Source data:
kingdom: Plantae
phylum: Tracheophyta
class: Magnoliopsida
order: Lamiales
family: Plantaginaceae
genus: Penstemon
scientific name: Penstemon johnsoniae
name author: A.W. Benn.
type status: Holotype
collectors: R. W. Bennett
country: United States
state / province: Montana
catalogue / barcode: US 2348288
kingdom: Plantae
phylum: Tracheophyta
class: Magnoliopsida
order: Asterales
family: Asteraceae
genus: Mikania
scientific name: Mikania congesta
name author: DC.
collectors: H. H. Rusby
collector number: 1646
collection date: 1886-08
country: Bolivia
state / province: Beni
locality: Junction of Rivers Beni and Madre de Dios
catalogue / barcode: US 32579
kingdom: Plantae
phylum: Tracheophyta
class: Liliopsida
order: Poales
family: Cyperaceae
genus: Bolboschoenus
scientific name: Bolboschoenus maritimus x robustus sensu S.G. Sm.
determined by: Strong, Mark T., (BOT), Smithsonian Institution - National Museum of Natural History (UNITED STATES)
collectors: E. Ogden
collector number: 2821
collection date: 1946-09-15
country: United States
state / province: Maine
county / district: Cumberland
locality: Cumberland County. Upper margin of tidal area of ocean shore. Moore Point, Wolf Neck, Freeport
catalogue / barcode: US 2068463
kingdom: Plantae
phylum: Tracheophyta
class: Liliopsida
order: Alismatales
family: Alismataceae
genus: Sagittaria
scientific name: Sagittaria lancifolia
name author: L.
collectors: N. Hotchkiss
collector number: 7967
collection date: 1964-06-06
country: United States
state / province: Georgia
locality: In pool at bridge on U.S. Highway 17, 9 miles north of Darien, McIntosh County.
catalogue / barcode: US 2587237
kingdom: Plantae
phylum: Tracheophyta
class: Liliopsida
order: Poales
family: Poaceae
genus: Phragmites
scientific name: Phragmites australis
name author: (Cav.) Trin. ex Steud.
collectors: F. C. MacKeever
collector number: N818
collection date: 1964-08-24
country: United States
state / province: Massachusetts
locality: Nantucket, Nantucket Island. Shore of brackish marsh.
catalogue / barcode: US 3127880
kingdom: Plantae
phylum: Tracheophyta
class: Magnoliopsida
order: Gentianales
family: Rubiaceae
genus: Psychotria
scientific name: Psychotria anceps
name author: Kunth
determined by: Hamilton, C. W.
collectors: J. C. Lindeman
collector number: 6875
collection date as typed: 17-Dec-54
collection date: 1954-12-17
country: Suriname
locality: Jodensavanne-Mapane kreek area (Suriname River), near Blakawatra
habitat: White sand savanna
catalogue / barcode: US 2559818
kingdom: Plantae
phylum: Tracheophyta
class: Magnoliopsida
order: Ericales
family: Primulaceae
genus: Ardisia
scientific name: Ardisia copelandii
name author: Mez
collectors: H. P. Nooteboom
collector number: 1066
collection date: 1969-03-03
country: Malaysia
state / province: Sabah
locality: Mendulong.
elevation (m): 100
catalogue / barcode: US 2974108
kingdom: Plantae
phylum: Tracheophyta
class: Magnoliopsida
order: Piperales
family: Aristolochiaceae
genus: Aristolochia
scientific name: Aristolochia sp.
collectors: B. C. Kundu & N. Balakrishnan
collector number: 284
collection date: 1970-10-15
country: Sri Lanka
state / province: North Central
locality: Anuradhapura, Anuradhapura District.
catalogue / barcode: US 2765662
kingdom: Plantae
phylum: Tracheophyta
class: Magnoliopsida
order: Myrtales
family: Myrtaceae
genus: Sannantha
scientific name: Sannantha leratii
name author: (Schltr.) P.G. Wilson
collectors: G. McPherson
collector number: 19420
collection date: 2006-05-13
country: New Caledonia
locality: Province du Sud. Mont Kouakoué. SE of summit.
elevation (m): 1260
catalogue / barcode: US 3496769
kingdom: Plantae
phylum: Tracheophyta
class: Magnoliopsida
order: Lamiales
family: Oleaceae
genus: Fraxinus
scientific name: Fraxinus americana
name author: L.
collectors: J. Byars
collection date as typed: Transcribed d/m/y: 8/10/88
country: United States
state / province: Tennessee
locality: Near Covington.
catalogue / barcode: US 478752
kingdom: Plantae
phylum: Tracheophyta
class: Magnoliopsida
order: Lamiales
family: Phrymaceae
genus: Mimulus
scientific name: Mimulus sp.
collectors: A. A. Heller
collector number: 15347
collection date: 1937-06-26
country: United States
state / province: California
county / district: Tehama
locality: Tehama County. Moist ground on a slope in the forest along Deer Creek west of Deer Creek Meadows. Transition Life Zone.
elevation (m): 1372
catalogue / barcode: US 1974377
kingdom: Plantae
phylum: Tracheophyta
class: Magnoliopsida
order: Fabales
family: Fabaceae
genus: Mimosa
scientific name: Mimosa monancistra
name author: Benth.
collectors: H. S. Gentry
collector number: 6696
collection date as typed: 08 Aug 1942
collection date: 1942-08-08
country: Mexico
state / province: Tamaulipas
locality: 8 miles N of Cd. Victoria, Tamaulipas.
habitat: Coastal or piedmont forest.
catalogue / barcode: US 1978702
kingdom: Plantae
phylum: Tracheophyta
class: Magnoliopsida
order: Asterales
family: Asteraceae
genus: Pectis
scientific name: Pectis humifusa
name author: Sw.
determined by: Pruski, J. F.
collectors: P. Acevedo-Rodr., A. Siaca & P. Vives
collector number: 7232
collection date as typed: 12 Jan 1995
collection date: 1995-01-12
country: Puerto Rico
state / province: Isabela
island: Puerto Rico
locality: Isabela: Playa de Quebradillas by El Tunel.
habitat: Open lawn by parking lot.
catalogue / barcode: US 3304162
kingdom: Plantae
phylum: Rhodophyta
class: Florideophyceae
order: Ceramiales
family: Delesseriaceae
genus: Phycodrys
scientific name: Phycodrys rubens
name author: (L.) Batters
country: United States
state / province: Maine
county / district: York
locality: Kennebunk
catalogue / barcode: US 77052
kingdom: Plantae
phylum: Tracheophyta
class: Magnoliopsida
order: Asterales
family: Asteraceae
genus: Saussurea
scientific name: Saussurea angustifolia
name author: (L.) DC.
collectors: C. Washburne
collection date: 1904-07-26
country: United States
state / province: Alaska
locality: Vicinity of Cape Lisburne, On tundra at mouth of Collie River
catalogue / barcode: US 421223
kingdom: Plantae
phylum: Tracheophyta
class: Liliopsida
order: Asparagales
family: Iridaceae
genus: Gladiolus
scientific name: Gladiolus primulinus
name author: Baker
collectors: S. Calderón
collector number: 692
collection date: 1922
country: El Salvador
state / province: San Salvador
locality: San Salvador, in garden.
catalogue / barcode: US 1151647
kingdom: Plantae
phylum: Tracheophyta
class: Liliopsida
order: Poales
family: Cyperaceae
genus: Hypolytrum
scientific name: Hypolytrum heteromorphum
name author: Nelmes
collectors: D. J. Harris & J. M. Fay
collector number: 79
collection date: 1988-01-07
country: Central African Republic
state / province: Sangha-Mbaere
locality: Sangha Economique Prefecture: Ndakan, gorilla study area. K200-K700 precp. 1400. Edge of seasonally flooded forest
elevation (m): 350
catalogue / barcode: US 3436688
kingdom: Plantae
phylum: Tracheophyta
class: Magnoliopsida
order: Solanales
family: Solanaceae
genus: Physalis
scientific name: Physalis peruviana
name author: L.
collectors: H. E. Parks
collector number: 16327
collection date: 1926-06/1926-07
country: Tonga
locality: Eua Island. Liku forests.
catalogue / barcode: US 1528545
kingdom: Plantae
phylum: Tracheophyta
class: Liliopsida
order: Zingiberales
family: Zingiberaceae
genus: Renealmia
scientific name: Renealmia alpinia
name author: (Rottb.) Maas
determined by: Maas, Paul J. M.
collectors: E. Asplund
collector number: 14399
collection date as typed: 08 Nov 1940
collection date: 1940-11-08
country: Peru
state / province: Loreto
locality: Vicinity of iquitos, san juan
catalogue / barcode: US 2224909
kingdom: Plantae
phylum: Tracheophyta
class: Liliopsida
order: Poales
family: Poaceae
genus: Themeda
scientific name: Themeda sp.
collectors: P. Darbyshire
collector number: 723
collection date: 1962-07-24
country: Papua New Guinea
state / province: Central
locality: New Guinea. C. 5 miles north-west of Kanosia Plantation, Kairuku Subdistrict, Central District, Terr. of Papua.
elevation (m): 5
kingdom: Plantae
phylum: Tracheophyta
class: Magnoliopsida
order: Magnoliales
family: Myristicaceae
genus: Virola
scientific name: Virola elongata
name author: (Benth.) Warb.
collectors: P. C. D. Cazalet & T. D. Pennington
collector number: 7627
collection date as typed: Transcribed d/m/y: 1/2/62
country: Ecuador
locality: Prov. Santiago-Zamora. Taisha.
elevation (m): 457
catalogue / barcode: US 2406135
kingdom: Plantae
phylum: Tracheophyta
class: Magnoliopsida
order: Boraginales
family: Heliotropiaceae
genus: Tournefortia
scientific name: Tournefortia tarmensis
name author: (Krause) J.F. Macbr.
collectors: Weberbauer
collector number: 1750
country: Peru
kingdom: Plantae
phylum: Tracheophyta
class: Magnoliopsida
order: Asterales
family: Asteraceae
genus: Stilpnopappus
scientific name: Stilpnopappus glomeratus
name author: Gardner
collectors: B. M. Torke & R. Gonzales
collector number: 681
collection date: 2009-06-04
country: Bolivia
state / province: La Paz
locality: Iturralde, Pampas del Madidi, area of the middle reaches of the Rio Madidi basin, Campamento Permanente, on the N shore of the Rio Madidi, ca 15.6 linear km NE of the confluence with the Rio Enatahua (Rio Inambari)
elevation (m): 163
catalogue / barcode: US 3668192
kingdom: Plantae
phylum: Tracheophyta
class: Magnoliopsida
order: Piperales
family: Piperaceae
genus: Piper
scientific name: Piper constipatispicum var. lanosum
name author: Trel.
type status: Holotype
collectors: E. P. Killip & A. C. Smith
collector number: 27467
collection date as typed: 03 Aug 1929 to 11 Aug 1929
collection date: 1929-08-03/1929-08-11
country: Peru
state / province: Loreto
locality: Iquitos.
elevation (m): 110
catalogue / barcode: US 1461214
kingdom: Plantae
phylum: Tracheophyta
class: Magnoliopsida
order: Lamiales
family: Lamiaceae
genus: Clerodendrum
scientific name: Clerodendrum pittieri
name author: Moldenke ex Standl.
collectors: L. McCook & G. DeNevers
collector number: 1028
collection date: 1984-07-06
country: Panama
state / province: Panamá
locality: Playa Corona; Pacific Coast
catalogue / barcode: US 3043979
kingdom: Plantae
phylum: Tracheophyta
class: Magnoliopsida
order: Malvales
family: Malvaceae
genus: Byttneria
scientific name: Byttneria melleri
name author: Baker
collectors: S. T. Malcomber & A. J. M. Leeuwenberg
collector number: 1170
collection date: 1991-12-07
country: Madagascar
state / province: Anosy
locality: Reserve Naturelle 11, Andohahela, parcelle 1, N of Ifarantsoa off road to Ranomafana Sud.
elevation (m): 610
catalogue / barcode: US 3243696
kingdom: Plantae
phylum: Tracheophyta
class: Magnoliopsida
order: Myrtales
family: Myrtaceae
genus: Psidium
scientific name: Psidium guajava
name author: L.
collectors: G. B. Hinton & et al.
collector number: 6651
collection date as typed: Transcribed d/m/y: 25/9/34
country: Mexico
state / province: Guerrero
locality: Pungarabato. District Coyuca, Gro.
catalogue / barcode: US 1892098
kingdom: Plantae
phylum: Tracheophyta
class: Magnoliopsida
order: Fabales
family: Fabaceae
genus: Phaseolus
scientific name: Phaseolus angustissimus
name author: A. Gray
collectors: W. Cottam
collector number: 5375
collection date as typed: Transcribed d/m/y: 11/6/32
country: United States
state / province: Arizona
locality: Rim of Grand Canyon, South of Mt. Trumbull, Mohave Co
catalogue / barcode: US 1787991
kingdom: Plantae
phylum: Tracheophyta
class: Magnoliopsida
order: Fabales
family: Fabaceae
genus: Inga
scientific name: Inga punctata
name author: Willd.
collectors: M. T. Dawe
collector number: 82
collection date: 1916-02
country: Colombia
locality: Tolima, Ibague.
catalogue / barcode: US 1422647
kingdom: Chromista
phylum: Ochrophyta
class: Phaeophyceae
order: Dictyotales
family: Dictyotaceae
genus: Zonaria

_What you need to do_: Extract the lines of the material word for word, starting at the line that contains "locality: San Salvador, in garden." and ending at the line that contains "country: Papua New Guinea". Include both of those lines.

_Task result_:
locality: San Salvador, in garden.
catalogue / barcode: US 1151647
kingdom: Plantae
phylum: Tracheophyta
class: Liliopsida
order: Poales
family: Cyperaceae
genus: Hypolytrum
scientific name: Hypolytrum heteromorphum
name author: Nelmes
collectors: D. J. Harris & J. M. Fay
collector number: 79
collection date: 1988-01-07
country: Central African Republic
state / province: Sangha-Mbaere
locality: Sangha Economique Prefecture: Ndakan, gorilla study area. K200-K700 precp. 1400. Edge of seasonally flooded forest
elevation (m): 350
catalogue / barcode: US 3436688
kingdom: Plantae
phylum: Tracheophyta
class: Magnoliopsida
order: Solanales
family: Solanaceae
genus: Physalis
scientific name: Physalis peruviana
name author: L.
collectors: H. E. Parks
collector number: 16327
collection date: 1926-06/1926-07
country: Tonga
locality: Eua Island. Liku forests.
catalogue / barcode: US 1528545
kingdom: Plantae
phylum: Tracheophyta
class: Liliopsida
order: Zingiberales
family: Zingiberaceae
genus: Renealmia
scientific name: Renealmia alpinia
name author: (Rottb.) Maas
determined by: Maas, Paul J. M.
collectors: E. Asplund
collector number: 14399
collection date as typed: 08 Nov 1940
collection date: 1940-11-08
country: Peru
state / province: Loreto
locality: Vicinity of iquitos, san juan
catalogue / barcode: US 2224909
kingdom: Plantae
phylum: Tracheophyta
class: Liliopsida
order: Poales
family: Poaceae
genus: Themeda
scientific name: Themeda sp.
collectors: P. Darbyshire
collector number: 723
collection date: 1962-07-24
country: Papua New Guinea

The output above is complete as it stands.